As Democrats concluded their day at the Illinois State Fair Wednesday, ominous storm clouds loomed on the horizon. They hope it is not an omen.
As Democrats concluded their day at the Illinois State Fair Wednesday, ominous storm clouds loomed on the horizon.
They hope it is not an omen.
As always, when the party faithful gather in Springfield for the fair, they try to put on a face of party unity. It was particularly true this year for a party that booted its own governor, Rod Blagojevich, out of office in January.
But signs of potential cracks are appearing already, with Gov. Pat Quinn and Comptroller Dan Hynes, who is seeking Quinn's job, taking swipes at each other.
Quinn said he's never heard Hynes take a position on an income tax increase, something Quinn said is needed to solve the state's financial calamity.
"You can stand on the sidelines and throw bricks at the guy in the middle of the arena," Quinn said. "Part of the job of governor is not to be a shrinking violet, to take positions and defend those positions."
"This nomination must be earned, not bequeathed, assigned or transferred," Hynes told a large gathering of Democratic party officials at the Crowne Plaza Hotel in Springfield. "We need a leader who will offer a clear, consistent and compelling vision for our future."
Quinn's been accused of frequently changing his mind about budget cuts and other issues during the spring session. Quinn also spoke at the Crowne Plaza, praising several Democratic office holders, but not Hynes.
Hynes did not attend the traditional rally at the fairgrounds, saying the day – known as Governor's Day – should be reserved for Quinn.

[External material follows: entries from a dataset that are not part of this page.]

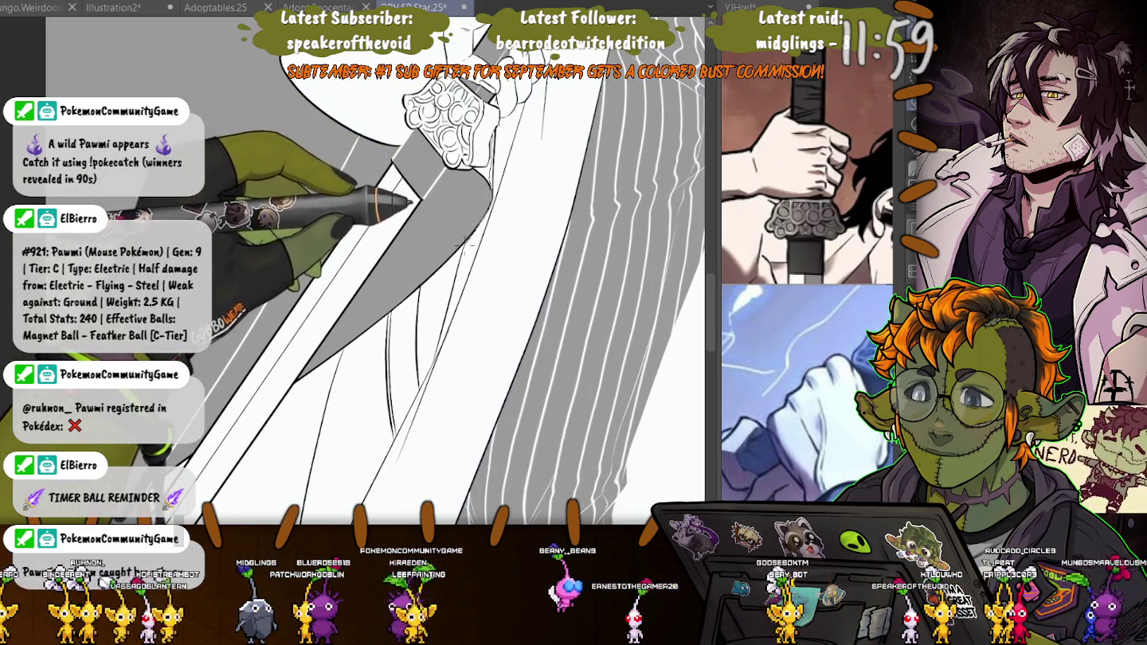
{"action": "left_click_drag", "start_coordinate": [388, 338], "coordinate": [365, 309]}
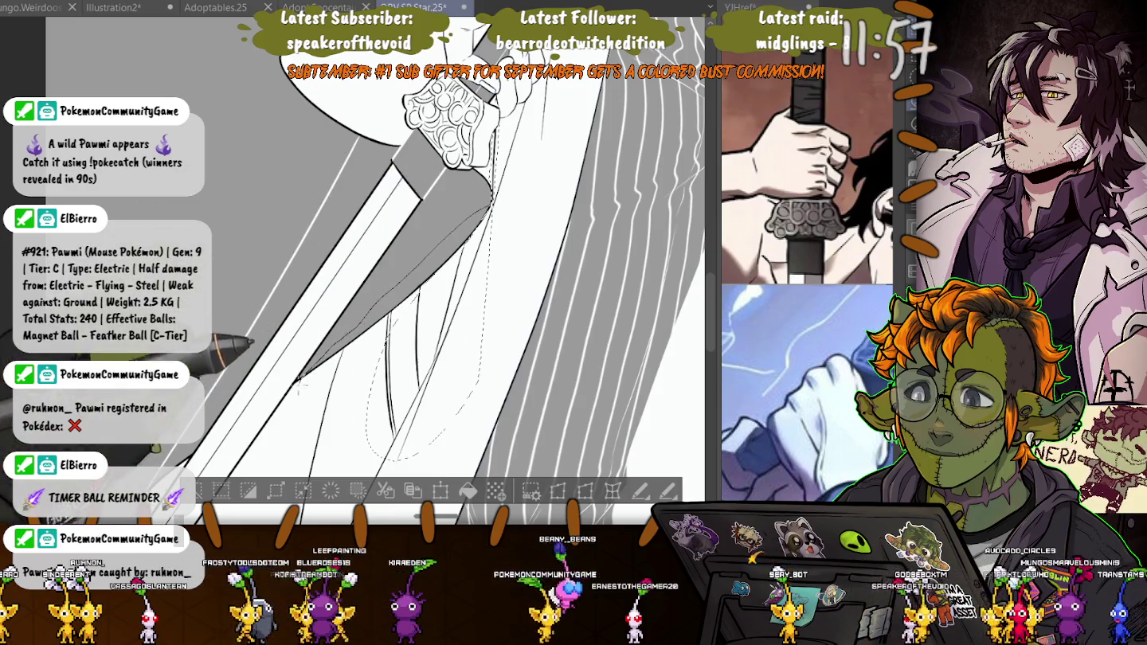
{"action": "left_click_drag", "start_coordinate": [295, 430], "coordinate": [566, 105]}
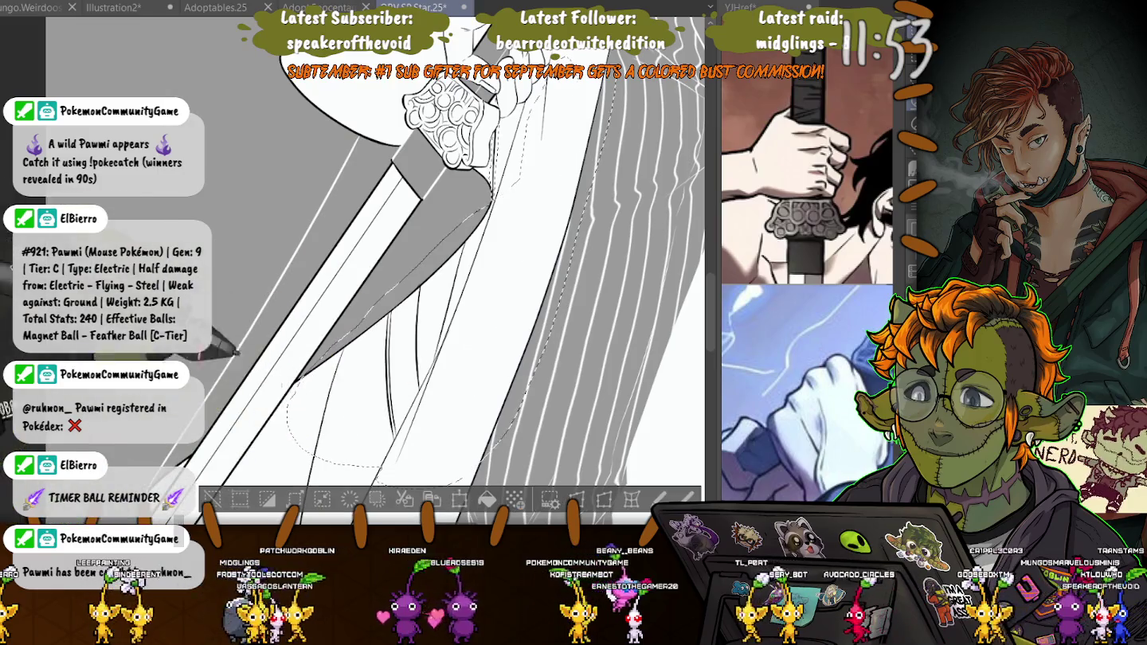
{"action": "scroll", "coordinate": [358, 279], "scroll_direction": "down", "scroll_amount": 5}
{"action": "left_click_drag", "start_coordinate": [612, 263], "coordinate": [592, 494]}
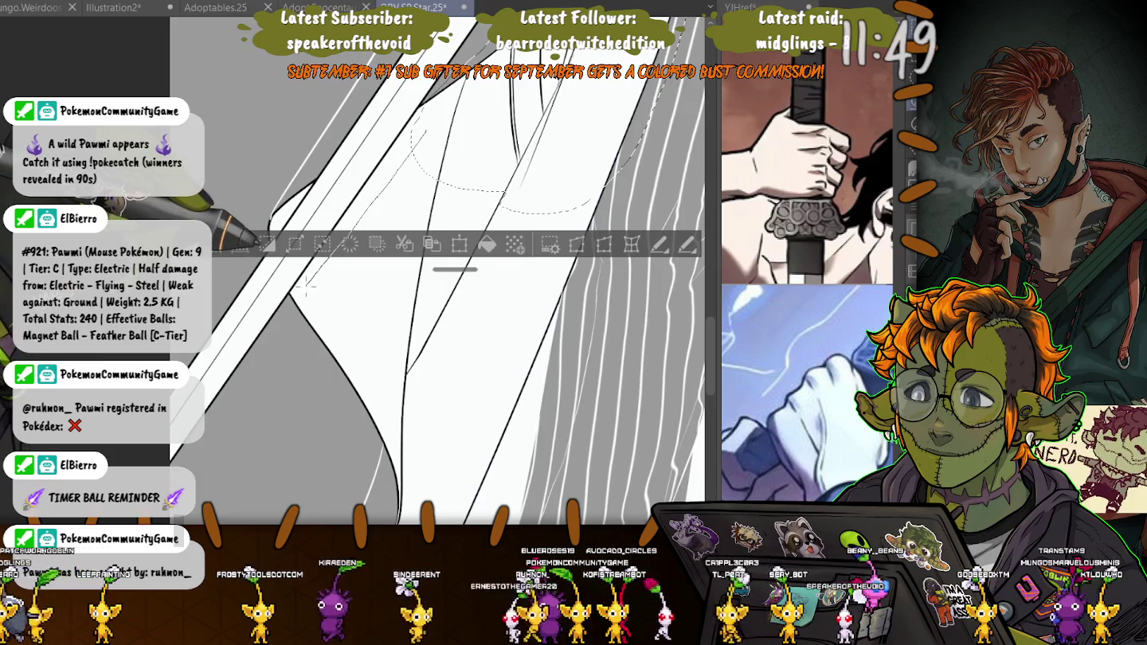
{"action": "mouse_move", "coordinate": [362, 443]}
{"action": "left_mouse_down"}
{"action": "mouse_move", "coordinate": [510, 220]}
{"action": "mouse_move", "coordinate": [286, 119]}
{"action": "left_mouse_up"}
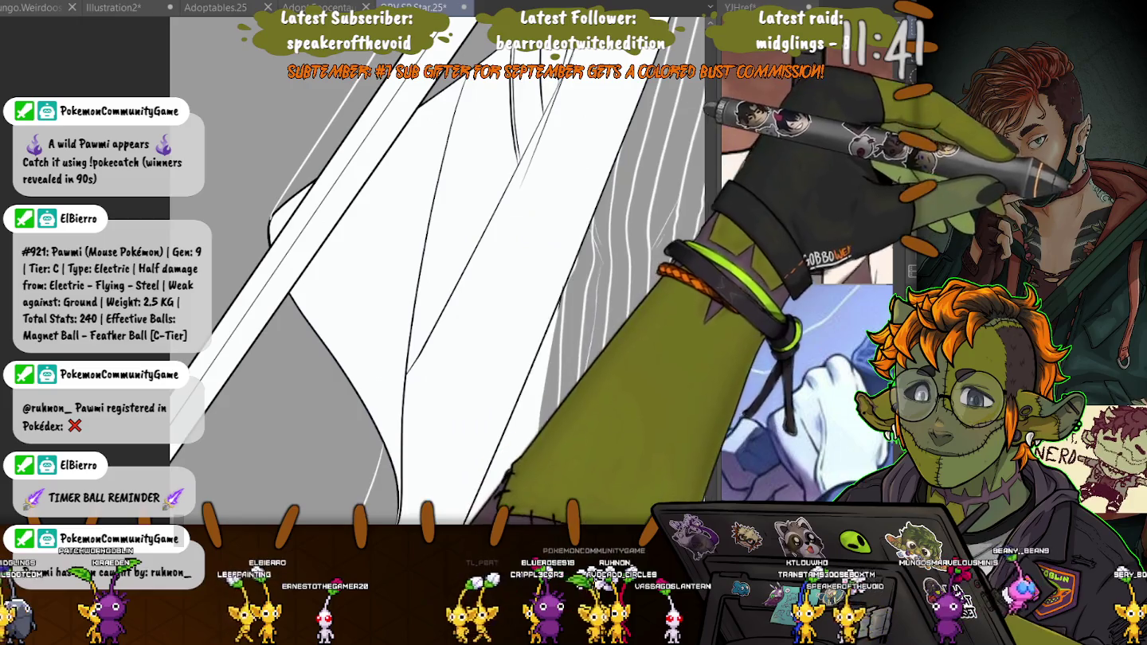
- Switch back to the brush tool with the B shortcut
{"action": "key", "text": "b"}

House Speaker Michael Madigan, D-Chicago, is also the state chairman of the Democratic Party. He downplayed the potential divisiveness of a primary battle for the governor's office.
"Primaries are always good for political parties," Madigan said. "American political parties are pretty good at coming back together against the common enemy."
Madigan said the party will not endorse one candidate over another in the primary campaign. However, Madigan said he supports Rep. Art Turner, D-Chicago, in his bid for lieutenant governor. Turner is one of at least six announced or possible candidates for the post. He is a member of Madigan's leadership team in the House.
Rep. Frank Mautino, D-Spring Valley, said he doesn't anticipate any lasting divisions from a primary campaign for governor.
"I don't think we'll have a lot of infighting," said Mautino, Bureau County Democratic Party chairman. "I've got some people who want to work for (Hynes). I told them to go work for him. I’ll work for (Quinn)."
Rep. Jay Hoffman, D-Collinsville, was one of Blagojevich's few allies in the House. He said the potential for divisiveness depends on the tone of the campaign.
"If it stays on the issues, it can be positive," Hoffman said. "If it gets down to name calling and finger-pointing, it can be very detrimental to the general election chances."
Iowa Gov. Chet Culver was the keynote speaker at the Crowne Plaza event. He said Democrats need to focus on making Republicans the "party of nope."
"Let's be proud that we are the party that stands for something," Culver said.